6) Control over cost
This is another area. SDLT is a very difficult area in which to be both correct and profitable. There are lots of historical reasons for this, but a key one is that the pricing model for SDLT compliance is still based on SDLT’s predecessor, stamp duty, which involved very simple arithmetic, and a runner going down to the local stamp office. Lawyers were traditionally saddled with this duty: trips to the stamp office were almost a right of passage for trainee solicitors. But lawyers go into the law as fugitives from arithmetic, so the complexity of SDLT lease compliance left them with a dreadfully difficult task that could take hours to deliver on.
A well-crafted tax compliance engine can turn questions of the billable hour into questions of the billable minutes. Which is about all you can afford to have. I wanted to experiment with keeping time costs down in compliance - and freeing myself and others up to do more interesting stuff.
7) The control over the calculation and compliance stack
This is the big one. By creating a calculation engine that replicates (and then improves) the calculatory functionality of the HMRC webapp, it is possible to then scale it or increase its scope - which goes to the very heart of the exercise here: to enable rapid, comprehensive audit of large portfolios of leases for occupational tenants.
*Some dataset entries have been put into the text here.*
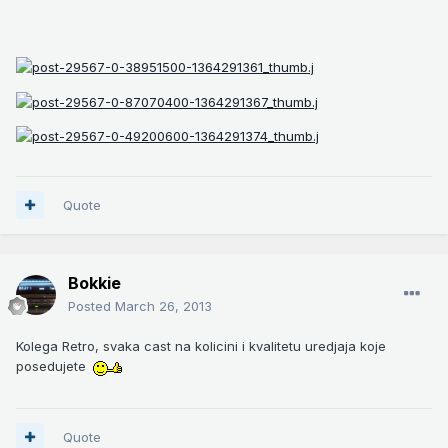
Quote
Bokkie
Posted
March 26, 2013
Kolega Retro, svaka cast na kolicini i kvalitetu uredjaja koje
posedujete
Quote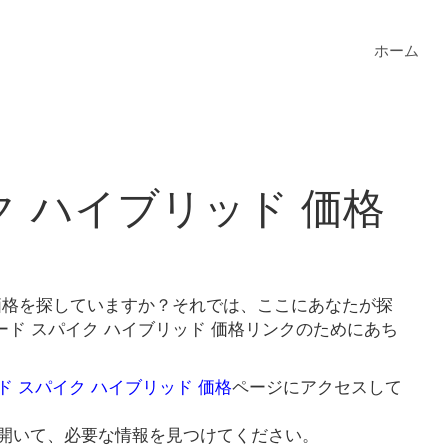
ホーム
ク ハイブリッド 価格
 価格を探していますか？それでは、ここにあなたが探
ド スパイク ハイブリッド 価格リンクのためにあち
ド スパイク ハイブリッド 価格
ページにアクセスして
開いて、必要な情報を見つけてください。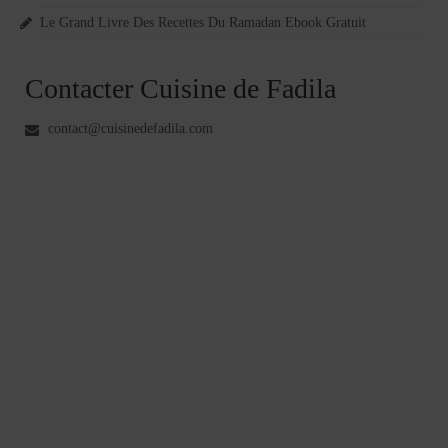
Le Grand Livre Des Recettes Du Ramadan Ebook Gratuit
Contacter Cuisine de Fadila
contact@cuisinedefadila.com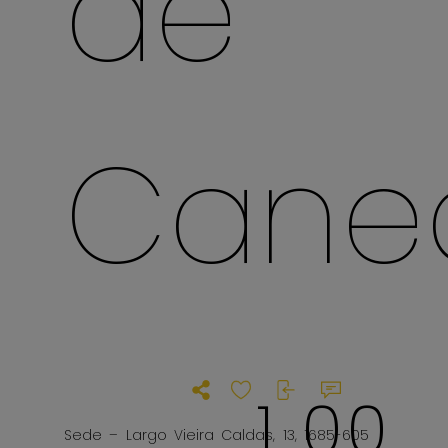
de
Cane
1
0
0
Sede – Largo Vieira Caldas, 13, 1685-605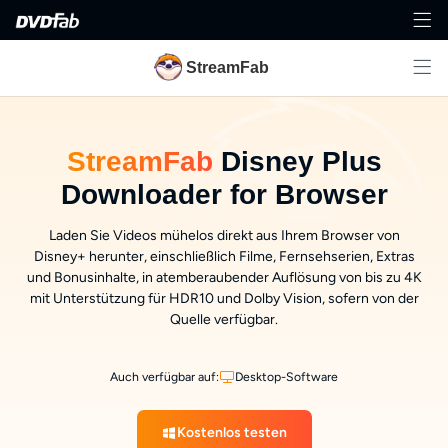
StreamFab
StreamFab
Disney Plus
Downloader for Browser
Laden Sie Videos mühelos direkt aus Ihrem Browser von
Disney+ herunter, einschließlich Filme, Fernsehserien, Extras
und Bonusinhalte, in atemberaubender Auflösung von bis zu 4K
mit Unterstützung für HDR10 und Dolby Vision, sofern von der
Quelle verfügbar.
Auch verfügbar auf:
Desktop-Software
Kostenlos testen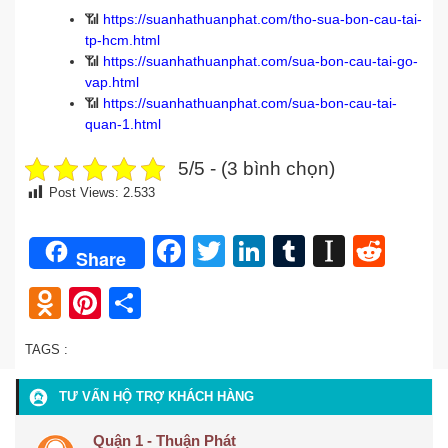
📶
https://suanhathuanphat.com/tho-sua-bon-cau-tai-
tp-hcm.html
📶
https://suanhathuanphat.com/sua-bon-cau-tai-go-
vap.html
📶
https://suanhathuanphat.com/sua-bon-cau-tai-
quan-1.html
5/5 - (3 bình chọn)
Post Views:
2.533
Facebook
Twitter
LinkedIn
Tumblr
Instap
Redd
Share
Odnoklassniki
Pinterest
Share
TAGS :
TƯ VẤN HỘ TRỢ KHÁCH HÀNG
Quận 1 - Thuận Phát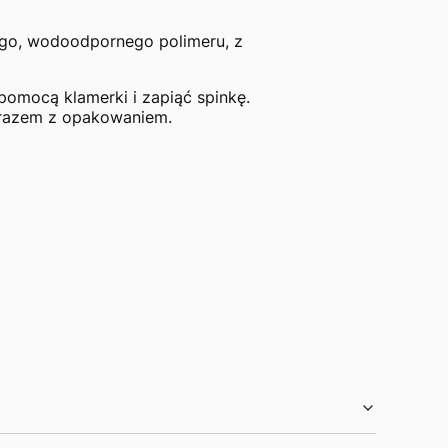
ego, wodoodpornego polimeru, z
omocą klamerki i zapiąć spinkę.
 razem z opakowaniem.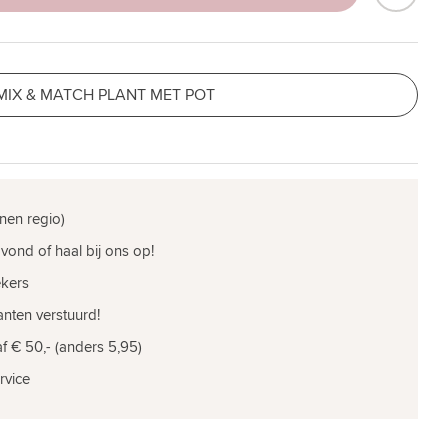
MIX & MATCH PLANT MET POT
nen regio)
vond of haal bij ons op!
ekers
nten verstuurd!
f € 50,- (anders 5,95)
rvice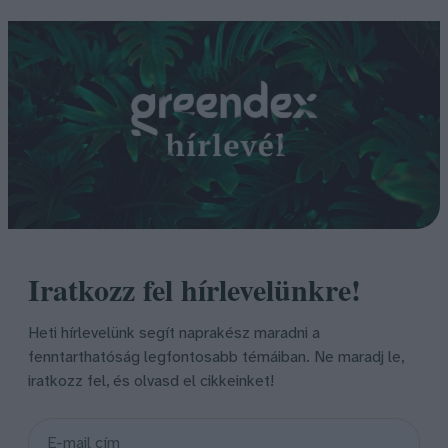
Iratkozz fel hírlevelünkre!
Heti hírlevelünk segít naprakész maradni a
fenntarthatóság legfontosabb témáiban. Ne maradj le,
iratkozz fel, és olvasd el cikkeinket!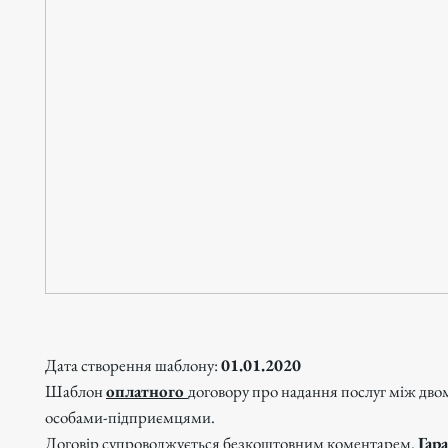
Дата створення шаблону:
01.01.2020
Шаблон
оплатного
договору про надання послуг між дв
особами-підприємцями.
Договір супроводжується безкоштовним коментарем.
Гара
If the data prep, and the data entry, do not have to be done by hand, then this can present signficant savings in relation to the time it takes to deliver an audit to a client who needs comfort that their portfolio of leases has been dealt with properly.
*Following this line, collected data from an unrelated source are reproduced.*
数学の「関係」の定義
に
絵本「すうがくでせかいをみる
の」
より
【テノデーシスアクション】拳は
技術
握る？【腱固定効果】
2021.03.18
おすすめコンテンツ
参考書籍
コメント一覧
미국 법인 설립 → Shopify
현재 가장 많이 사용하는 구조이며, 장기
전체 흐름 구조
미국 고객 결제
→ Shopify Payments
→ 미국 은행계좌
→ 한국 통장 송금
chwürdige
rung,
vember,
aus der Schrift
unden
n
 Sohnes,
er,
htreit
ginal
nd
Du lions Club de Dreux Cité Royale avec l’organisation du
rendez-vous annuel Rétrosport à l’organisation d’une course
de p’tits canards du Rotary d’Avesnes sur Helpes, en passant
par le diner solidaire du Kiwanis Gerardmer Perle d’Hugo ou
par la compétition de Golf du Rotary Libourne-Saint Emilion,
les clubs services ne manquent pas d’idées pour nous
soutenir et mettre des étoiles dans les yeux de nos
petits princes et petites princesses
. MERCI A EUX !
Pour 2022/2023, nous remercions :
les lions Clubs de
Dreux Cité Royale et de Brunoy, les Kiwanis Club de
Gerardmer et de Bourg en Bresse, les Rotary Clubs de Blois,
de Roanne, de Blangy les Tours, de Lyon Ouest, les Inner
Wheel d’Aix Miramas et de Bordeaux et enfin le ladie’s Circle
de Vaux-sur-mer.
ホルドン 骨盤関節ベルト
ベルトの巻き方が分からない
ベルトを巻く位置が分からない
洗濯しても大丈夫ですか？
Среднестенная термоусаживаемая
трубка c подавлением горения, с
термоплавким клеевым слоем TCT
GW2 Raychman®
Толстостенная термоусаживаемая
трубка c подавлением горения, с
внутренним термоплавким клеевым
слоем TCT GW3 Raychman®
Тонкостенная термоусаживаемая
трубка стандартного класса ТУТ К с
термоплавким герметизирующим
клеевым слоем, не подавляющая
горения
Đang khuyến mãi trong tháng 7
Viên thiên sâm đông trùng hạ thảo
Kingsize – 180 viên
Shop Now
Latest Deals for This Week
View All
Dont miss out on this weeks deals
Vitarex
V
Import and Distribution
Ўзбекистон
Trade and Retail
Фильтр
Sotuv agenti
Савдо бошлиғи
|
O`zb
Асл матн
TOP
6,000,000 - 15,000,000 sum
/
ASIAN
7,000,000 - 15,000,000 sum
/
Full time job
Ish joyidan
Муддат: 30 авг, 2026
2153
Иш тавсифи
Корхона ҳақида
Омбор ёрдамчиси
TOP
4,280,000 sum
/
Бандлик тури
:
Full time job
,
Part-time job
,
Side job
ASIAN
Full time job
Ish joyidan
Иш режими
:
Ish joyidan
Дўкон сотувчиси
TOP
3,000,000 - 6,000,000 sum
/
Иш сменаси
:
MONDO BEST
It is not difficult to imagine that this code has been dropped into a slightly wider code-base that can take significant volumes of input, and spit out a full SDLT analysis in a lot shorter time. Which was the second project that then derived from the original exercise.
8) The intellectual challenge
Yep, I’ll be honest, I thought that it would be an interesting exercise - someone always said that it’s a lot easier to to learn to program if you have an ‘itch to scratch’. And this one bugged the hell out of me much more than it really should have.
After another bundle of hassle on a calculation, I decided to ask the brightest person I know (Safe Hammad). He pointed me to Python as a useful tool. The Internet pointed me to the phenomenal Zed Shaw. And Zed’s excellent book, Learn Python the Hard Way, pointed me to Wes McKinney’s equally fantastic work Python for Data Analysis. And these books gave an introduction to the world of Python and the excellent Pandas data analytics library.
Now, using these tools for non-‘big data’ issues does, in essence, represent the use of a sledgehammer to crack a walnut. But just because something is built for big data doesn’t mean that you can’t use it on little data, too.
And when the sledgehammer is so awesome, and you really hate that walnut, then it’s hard to resist having a swing.